Et le “plus de monnaie” a un corollaire : le “plus de fiscalité”. La conséquence de l’assujettissement des citoyens et de cette obsession des politiques à la monnaie provoque l’effondrement économique du pays. Toute guerre est destructrice de richesses. Cette erreur collective se paie très cher pour les pays qui imaginent que ce sont leurs politiciens qui font l’économie et que la faiblesse de la monnaie donne un avantage économique.

« Est-ce l’enrichissement de l’état-souverain ou celui du peuple qui fait la puissance d’une nation? »

Apaiser l’économie à l’instar de pacifier des territoires, c’est rejeter tout politicien qui fait de la monnaie un enjeu de son pouvoir. La monnaie doit être libre du pouvoir politique ! Tout consommateur et tout producteur ont légitimité à utiliser la monnaie qui leur donne le plus confiance pour l’échange de biens et de services.

Les politiciens veulent une monnaie nationale : prenons-en acte. Mais elle doit être soumise à la concurrence avec des monnaies indépendantes. Seul le marché déterminera si la monnaie nationale est aussi bonne que veulent bien le dire les politiciens, plutôt que d’obliger les citoyens nationaux à l’utiliser. Le commerce ne s’enferme pas dans des frontières.

La résistance politique à cette conquête de la liberté monétaire est forte car lorsque l’état-souverain s’enrichit, le peuple-asservi s’appauvrit. Comprenez que la mafia politique existe par l’abus de pouvoir monétaire : politiciens, fonctionnaires, et tous ceux qui bénéficient de privilèges octroyés par les premiers à des lobbies utiles à la conquête et au maintien au pouvoir !
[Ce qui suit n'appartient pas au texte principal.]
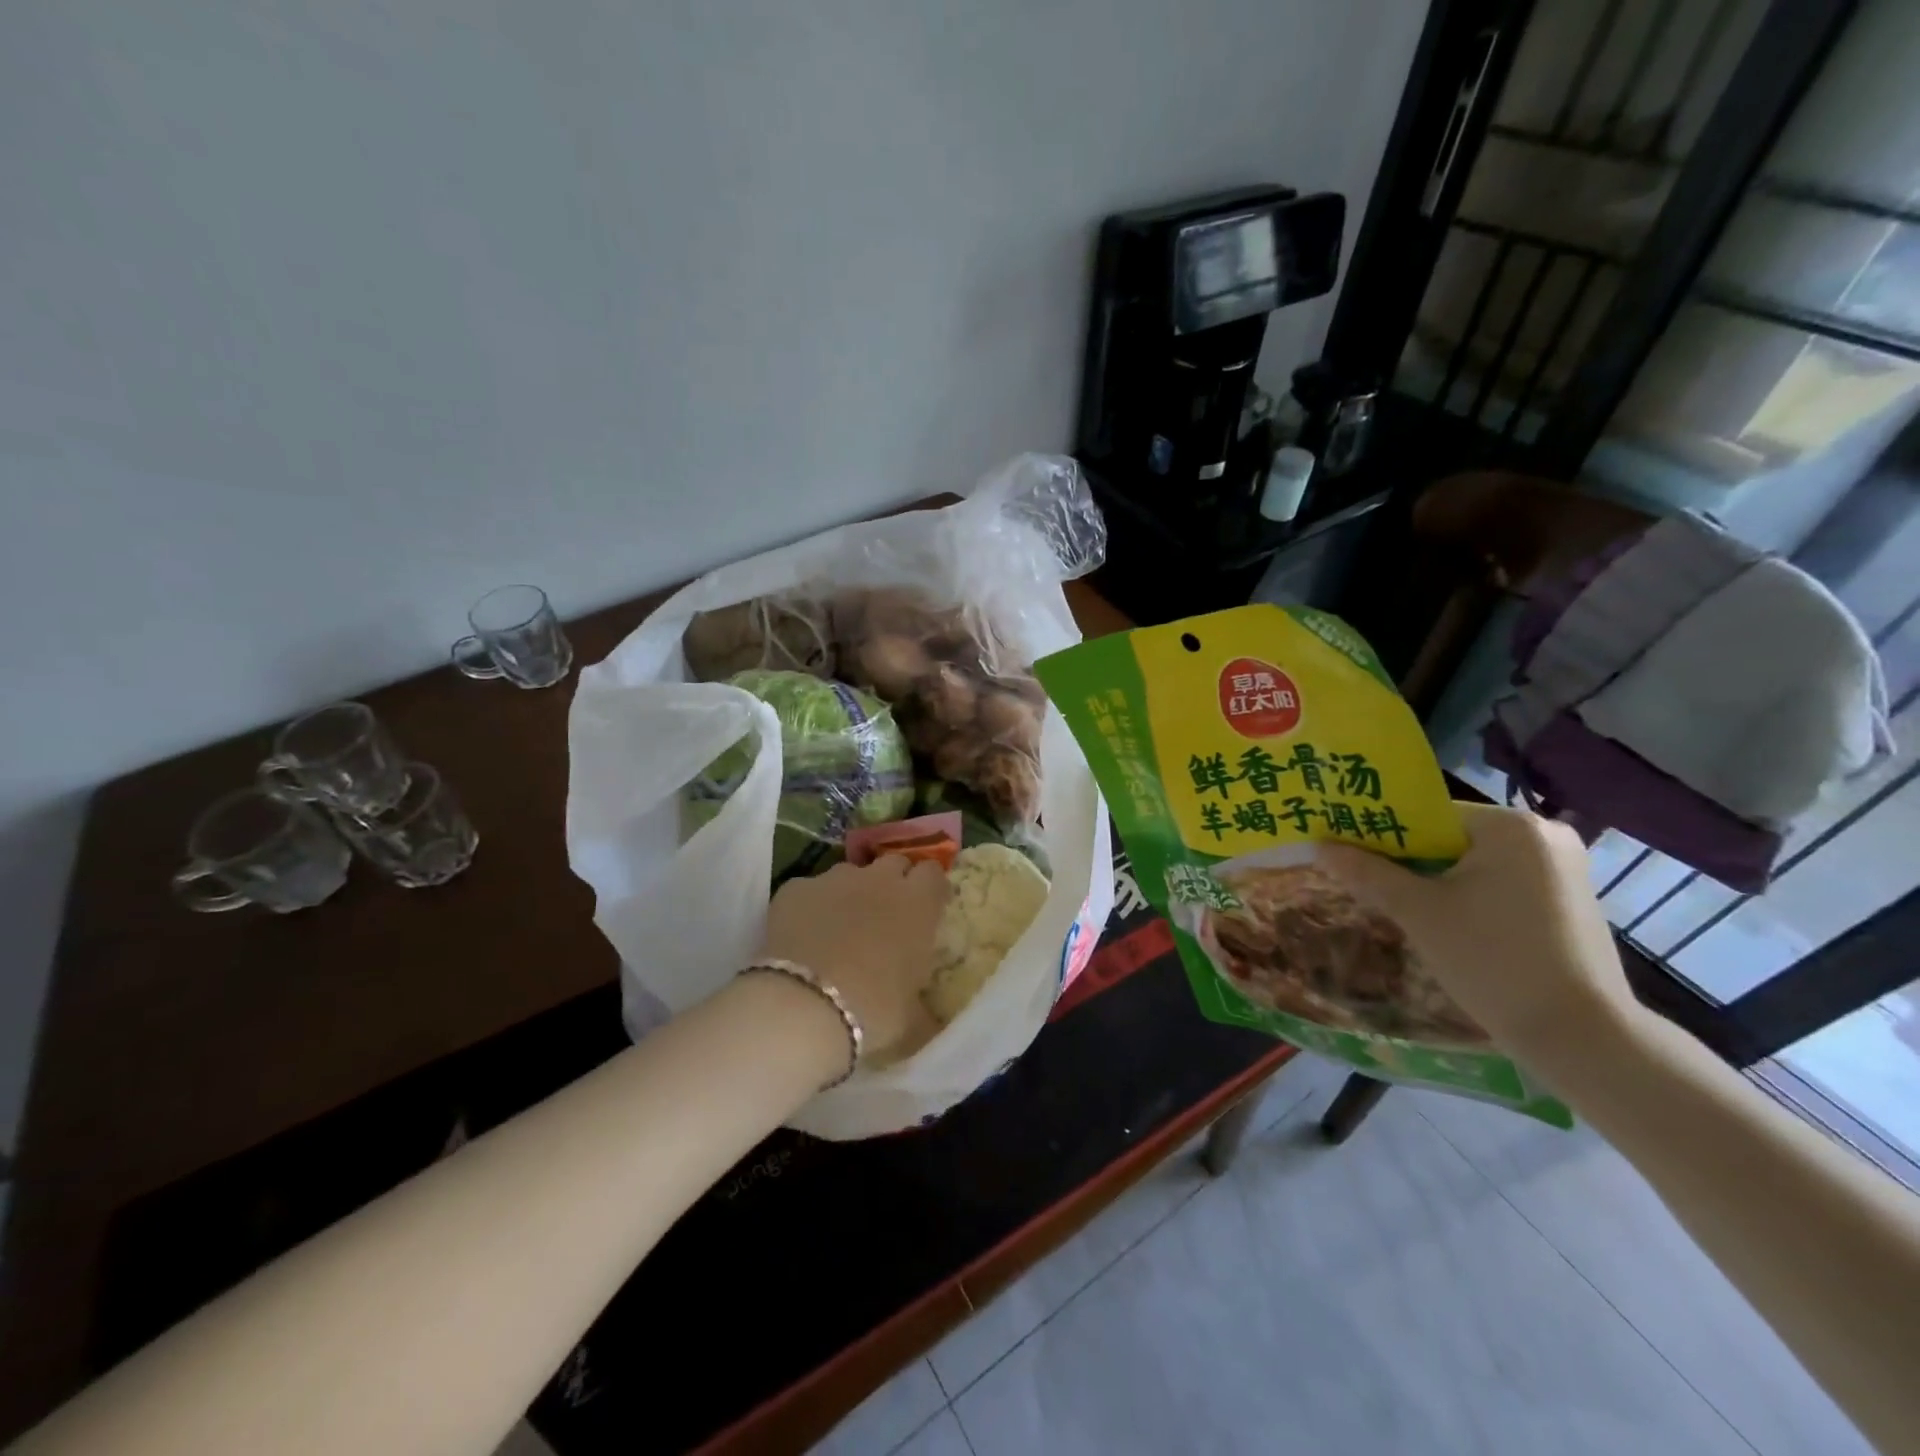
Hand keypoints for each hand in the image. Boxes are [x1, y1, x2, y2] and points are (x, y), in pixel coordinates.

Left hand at [761, 857, 948, 1060]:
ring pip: (850, 873)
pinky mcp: (796, 888)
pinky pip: (809, 890)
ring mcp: (835, 879)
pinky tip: (802, 936)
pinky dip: (810, 906)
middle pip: (893, 863)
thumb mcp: (912, 1016)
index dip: (929, 888)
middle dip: (893, 882)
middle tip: (886, 915)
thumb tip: (930, 1020)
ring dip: (851, 892)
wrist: (804, 1005)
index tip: (927, 908)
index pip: (933, 873)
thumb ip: (923, 1006)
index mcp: (918, 903)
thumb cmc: (874, 1010)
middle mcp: (880, 880)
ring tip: (840, 927)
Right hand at [1316, 802, 1637, 1066]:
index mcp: (1509, 825)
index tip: (1345, 851)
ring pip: (1471, 861)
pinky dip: (1464, 895)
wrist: (1581, 1037)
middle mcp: (1542, 834)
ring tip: (1395, 902)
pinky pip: (1497, 882)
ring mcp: (1561, 868)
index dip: (1379, 832)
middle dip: (1405, 858)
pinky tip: (1441, 922)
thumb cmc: (1492, 960)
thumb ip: (1367, 872)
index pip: (1425, 814)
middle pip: (1448, 836)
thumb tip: (1320, 845)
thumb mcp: (1418, 912)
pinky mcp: (1566, 900)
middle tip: (1362, 878)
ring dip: (1432, 879)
Est-ce l’enrichissement de l’état-souverain ou celui du peuple qui fait la puissance d’une nation? A cette question, associons une autre question : Faut-il avoir le monopole monétaire ou être dans la liberté monétaire ? qui vous entraînera à l’alternative « faut-il être servile à l’état ou être libre et responsable ? ». Je vous laisse maintenant juge de la réponse.

Car n’oubliez jamais : en économie politique, soit vous êtes un être servile et donc “socialiste”, soit vous êtes un être libre et donc “économiste”. Il n’existe en effet que deux chemins pour les êtres humains : soit le chemin de la servitude, soit le chemin de la liberté. Constatez que la Société humaine ne progresse que dans la liberté, et donc dans l’émancipation à tout système.